[[ DATA RECORDS open ]]

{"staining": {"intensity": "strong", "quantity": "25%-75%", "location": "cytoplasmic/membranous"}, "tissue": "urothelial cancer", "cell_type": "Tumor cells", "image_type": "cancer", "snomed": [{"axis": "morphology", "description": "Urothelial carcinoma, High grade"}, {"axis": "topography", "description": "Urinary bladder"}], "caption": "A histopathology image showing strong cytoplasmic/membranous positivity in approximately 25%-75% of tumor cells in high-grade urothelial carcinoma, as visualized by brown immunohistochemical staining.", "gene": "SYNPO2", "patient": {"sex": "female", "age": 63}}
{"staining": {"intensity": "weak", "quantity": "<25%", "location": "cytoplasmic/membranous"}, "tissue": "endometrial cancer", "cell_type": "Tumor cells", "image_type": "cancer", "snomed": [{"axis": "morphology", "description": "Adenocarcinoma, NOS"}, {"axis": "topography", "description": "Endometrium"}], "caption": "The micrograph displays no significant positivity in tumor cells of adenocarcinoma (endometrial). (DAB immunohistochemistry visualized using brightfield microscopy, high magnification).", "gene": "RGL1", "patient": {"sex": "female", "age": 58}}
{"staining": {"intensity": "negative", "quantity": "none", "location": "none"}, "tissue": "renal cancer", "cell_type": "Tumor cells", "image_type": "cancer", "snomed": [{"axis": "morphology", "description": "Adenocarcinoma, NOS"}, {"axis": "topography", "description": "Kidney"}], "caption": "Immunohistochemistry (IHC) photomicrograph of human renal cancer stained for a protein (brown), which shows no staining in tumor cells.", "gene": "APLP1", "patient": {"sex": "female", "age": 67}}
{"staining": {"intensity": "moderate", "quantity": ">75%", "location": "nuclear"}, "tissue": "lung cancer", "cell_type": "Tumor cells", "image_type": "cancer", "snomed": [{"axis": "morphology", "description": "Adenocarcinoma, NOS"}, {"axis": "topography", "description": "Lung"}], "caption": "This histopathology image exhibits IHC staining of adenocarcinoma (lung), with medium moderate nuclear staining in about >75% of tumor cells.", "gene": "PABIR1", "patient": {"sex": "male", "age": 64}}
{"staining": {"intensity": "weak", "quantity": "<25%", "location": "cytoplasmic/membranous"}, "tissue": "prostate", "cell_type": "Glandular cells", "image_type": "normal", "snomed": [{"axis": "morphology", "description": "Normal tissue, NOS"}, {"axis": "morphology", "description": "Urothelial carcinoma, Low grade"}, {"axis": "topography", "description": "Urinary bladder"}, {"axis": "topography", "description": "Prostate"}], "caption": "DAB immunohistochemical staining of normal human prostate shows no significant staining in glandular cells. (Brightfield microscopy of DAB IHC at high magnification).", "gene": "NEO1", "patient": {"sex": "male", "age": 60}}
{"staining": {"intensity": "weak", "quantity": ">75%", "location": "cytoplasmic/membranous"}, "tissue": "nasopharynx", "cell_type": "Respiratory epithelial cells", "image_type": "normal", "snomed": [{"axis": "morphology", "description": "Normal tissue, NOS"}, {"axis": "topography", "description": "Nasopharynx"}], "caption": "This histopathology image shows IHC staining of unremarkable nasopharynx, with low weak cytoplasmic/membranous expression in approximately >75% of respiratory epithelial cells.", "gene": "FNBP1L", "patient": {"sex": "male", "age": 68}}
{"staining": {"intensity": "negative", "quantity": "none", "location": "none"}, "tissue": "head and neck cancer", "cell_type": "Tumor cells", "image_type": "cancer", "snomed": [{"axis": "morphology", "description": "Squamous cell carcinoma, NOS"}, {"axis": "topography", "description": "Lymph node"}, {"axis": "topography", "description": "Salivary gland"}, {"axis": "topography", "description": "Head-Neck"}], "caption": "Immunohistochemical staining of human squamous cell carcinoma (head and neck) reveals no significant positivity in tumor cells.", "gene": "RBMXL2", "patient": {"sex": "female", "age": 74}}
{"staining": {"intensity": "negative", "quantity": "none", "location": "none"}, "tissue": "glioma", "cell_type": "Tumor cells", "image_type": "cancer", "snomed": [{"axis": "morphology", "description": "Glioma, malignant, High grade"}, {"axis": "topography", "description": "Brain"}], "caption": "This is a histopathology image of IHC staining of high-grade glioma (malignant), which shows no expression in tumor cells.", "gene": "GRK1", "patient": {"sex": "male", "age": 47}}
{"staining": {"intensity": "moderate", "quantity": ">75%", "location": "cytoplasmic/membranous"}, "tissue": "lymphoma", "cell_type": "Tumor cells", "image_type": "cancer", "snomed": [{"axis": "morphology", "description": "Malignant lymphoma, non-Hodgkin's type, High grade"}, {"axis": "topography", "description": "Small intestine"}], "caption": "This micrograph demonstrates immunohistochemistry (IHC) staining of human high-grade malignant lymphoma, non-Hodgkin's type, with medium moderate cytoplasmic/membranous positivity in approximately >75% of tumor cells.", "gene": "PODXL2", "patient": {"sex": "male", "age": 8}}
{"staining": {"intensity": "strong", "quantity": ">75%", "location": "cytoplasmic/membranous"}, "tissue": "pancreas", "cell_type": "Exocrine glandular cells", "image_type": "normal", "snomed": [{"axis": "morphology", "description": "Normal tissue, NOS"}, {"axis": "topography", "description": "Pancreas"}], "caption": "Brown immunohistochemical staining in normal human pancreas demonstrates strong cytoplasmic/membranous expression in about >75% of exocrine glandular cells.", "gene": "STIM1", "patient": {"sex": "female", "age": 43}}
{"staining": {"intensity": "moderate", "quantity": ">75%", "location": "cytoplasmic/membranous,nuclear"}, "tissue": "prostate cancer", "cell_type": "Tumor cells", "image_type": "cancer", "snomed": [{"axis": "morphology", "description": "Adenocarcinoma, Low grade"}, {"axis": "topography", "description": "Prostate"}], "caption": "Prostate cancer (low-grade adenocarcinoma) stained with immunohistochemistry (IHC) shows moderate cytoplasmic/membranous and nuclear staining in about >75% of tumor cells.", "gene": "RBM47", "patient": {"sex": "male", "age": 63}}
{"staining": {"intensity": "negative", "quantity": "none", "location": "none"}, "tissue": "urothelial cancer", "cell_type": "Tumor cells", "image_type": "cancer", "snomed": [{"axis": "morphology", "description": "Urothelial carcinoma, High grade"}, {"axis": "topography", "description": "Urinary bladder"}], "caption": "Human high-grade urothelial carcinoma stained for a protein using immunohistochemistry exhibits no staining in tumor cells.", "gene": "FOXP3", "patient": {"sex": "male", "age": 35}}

[[ DATA RECORDS closed ]]

# YOUR OBJECTIVE:
If a line in the records contains "using", report it.

# SOLUTION BELOW:
{"staining": {"intensity": "weak", "quantity": "<25%", "location": "cytoplasmic/membranous"}, "tissue": "endometrial cancer", "cell_type": "Tumor cells", "image_type": "cancer", "snomed": [{"axis": "morphology", "description": "Adenocarcinoma, NOS"}, {"axis": "topography", "description": "Endometrium"}], "caption": "The micrograph displays no significant positivity in tumor cells of adenocarcinoma (endometrial). (DAB immunohistochemistry visualized using brightfield microscopy, high magnification).", "gene": "RGL1", "patient": {"sex": "female", "age": 58}}
{"staining": {"intensity": "negative", "quantity": "none", "location": "none"}, "tissue": "urothelial cancer", "cell_type": "Tumor cells", "image_type": "cancer", "snomed": [{"axis": "morphology", "description": "Urothelial carcinoma, High grade"}, {"axis": "topography", "description": "Urinary bladder"}], "caption": "Human high-grade urothelial carcinoma stained for a protein using immunohistochemistry exhibits no staining in tumor cells.", "gene": "FOXP3", "patient": {"sex": "male", "age": 35}}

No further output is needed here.